UAW stepping into new role with automakers


The UAW is moving from a confrontational role to a
collaborator.

DETROIT FREE PRESS

DETROIT — The UAW, traditionally a mighty force in the struggle of Labor against Capital, could be on the brink of a new role: the U.S. automakers’ biggest stockholder.

New four-year labor agreements UAW members ratified with the Detroit automakers shift retiree health-care costs to an independent trust under the auspices of the union, which could take control of hundreds of millions of shares of General Motors Corp. and Ford Motor Co. The fact that the UAW could virtually be holding almost one-sixth of the equity in the nation’s two biggest automakers could drive profound changes in the way the union thinks and acts, experts say.

“Equity as part of the VEBA does bring the UAW membership into being an investor group,” said David Cole, chairman of the Center for Automotive Research in Ann Arbor, Mich.

“What we are witnessing is the transformation from a confrontational way of working to one of collaboration, which is absolutely necessary.”

On Nov. 14, the UAW’s Ford members ratified the labor agreement with the Dearborn, Mich., automaker, joining their colleagues at GM and Chrysler LLC who had finalized similar contracts.

Along with allowing the automakers to hire some new employees at a much lower wage, a cornerstone of each of the agreements is the creation of an independent health-care trust called a voluntary employee beneficiary association, or VEBA. It will receive billions from each car company to pay for retiree health-care costs.

According to UAW figures, the three automakers will spend $56 billion to shed retiree health-care obligations, much of which comes in the form of cash.

GM and Ford also have pledged to the trusts so-called convertible debentures, which are bond-like financial instruments that can be exchanged for stock. It is these convertible securities — valued at $4.7 billion and $3.3 billion, respectively — that have the potential to make the VEBAs the largest shareholders in both publicly traded companies.

The trusts would convert the debentures to shares only if the stock prices rise above a certain level.
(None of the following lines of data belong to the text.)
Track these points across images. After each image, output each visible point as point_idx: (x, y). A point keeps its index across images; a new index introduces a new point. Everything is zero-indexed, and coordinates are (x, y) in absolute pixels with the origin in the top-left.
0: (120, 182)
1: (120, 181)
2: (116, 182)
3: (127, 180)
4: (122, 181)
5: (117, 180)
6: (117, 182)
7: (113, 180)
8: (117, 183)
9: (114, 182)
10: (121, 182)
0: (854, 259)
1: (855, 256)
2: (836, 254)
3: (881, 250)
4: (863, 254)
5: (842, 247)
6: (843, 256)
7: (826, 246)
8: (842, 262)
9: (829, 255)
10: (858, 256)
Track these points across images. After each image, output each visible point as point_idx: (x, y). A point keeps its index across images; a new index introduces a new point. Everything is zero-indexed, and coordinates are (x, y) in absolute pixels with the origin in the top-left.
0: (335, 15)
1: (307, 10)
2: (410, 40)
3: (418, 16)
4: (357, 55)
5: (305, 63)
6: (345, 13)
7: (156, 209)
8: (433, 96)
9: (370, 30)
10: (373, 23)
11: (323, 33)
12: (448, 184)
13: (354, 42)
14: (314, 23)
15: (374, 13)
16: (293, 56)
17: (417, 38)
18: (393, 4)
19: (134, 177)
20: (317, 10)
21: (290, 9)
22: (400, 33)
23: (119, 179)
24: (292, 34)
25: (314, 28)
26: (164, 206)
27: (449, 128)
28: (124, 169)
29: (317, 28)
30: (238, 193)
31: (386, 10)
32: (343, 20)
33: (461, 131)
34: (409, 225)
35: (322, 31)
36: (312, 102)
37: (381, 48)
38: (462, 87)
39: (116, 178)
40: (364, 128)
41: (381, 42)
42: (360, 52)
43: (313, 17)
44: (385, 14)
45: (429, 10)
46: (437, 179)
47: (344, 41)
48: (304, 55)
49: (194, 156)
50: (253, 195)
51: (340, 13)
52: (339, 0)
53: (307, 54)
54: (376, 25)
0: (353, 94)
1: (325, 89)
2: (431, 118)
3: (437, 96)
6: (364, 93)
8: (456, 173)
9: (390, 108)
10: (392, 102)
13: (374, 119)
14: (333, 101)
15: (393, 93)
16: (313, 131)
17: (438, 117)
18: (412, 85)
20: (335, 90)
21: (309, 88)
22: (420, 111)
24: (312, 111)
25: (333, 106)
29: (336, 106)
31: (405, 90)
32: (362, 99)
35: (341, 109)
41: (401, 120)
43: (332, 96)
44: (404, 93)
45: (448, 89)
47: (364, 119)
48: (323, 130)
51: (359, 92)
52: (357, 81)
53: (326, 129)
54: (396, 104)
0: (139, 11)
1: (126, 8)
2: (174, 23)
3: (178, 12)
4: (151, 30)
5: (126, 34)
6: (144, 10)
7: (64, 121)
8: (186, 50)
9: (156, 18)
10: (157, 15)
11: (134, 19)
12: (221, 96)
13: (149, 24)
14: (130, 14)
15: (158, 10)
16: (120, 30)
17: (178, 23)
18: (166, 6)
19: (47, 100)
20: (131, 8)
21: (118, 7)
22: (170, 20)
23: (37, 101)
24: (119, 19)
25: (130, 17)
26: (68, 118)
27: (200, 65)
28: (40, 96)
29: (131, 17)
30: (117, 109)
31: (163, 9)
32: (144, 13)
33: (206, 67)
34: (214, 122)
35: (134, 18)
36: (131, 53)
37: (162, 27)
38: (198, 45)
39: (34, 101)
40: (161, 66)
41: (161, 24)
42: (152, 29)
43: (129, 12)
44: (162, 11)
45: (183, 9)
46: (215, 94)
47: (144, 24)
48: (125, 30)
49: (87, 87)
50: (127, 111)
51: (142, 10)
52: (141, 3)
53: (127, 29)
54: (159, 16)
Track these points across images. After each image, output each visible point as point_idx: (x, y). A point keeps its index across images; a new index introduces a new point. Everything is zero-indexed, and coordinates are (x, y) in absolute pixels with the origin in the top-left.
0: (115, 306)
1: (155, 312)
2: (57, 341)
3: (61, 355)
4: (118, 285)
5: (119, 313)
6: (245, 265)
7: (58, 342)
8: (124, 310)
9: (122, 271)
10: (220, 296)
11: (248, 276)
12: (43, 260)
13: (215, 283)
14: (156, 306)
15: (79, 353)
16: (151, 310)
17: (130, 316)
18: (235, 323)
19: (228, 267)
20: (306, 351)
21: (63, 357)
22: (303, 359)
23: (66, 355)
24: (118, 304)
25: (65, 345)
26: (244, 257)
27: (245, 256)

Newly private Chrysler partially paid for its VEBA with a warrant, or the right to buy stock, “with a potential equity upside value of $605 million,” according to UAW literature.

In all three cases, the companies are slated to pay interest on notes — Chrysler also issued a $1.2 billion debenture — to an independent trust set up to manage the money. It remains unclear whether it would be one large trust or three individual trusts.

With GM and Ford, the trust — or trusts — have the ability under certain circumstances to convert the notes into company stock. In doing so, the trust could own as much as 16 percent of GM’s stock and nearly 15 percent of Ford’s stock. There are limits, however, such as how many shares could be sold in a given year and to whom. The shares also must be voted in the same proportion as other shareholders vote.

Some UAW officials feared going into the negotiations over the creation of the health trust fund that union leaders could see their roles as investors and not as worker representatives.

“It’s a huge psychological change,” Cole said.

Gary Chaison, a professor of industrial relations at Clark University in Worcester, Mass., agrees that the UAW will play a new role with the automakers, but he cautions not to think of the union as a shareholder.

Because the companies’ stock will be held by an independent trust outside the direct control of the UAW, Chaison said he doesn’t believe the union will have the same kind of sway as a major stockholder. But he said he does think the union has new incentives and power to have a hand in directing the companies’ futures.

He noted that the UAW always has been a stakeholder in the automakers’ futures, but now “it’s a much closer link, I think, between the interests of the UAW and the prosperity of the automakers than there ever has been before.”

“They can no longer say: ‘That’s management’s responsibility, you make those decisions,’” Chaison said. “Now they are very much tied in with the health of their employers.”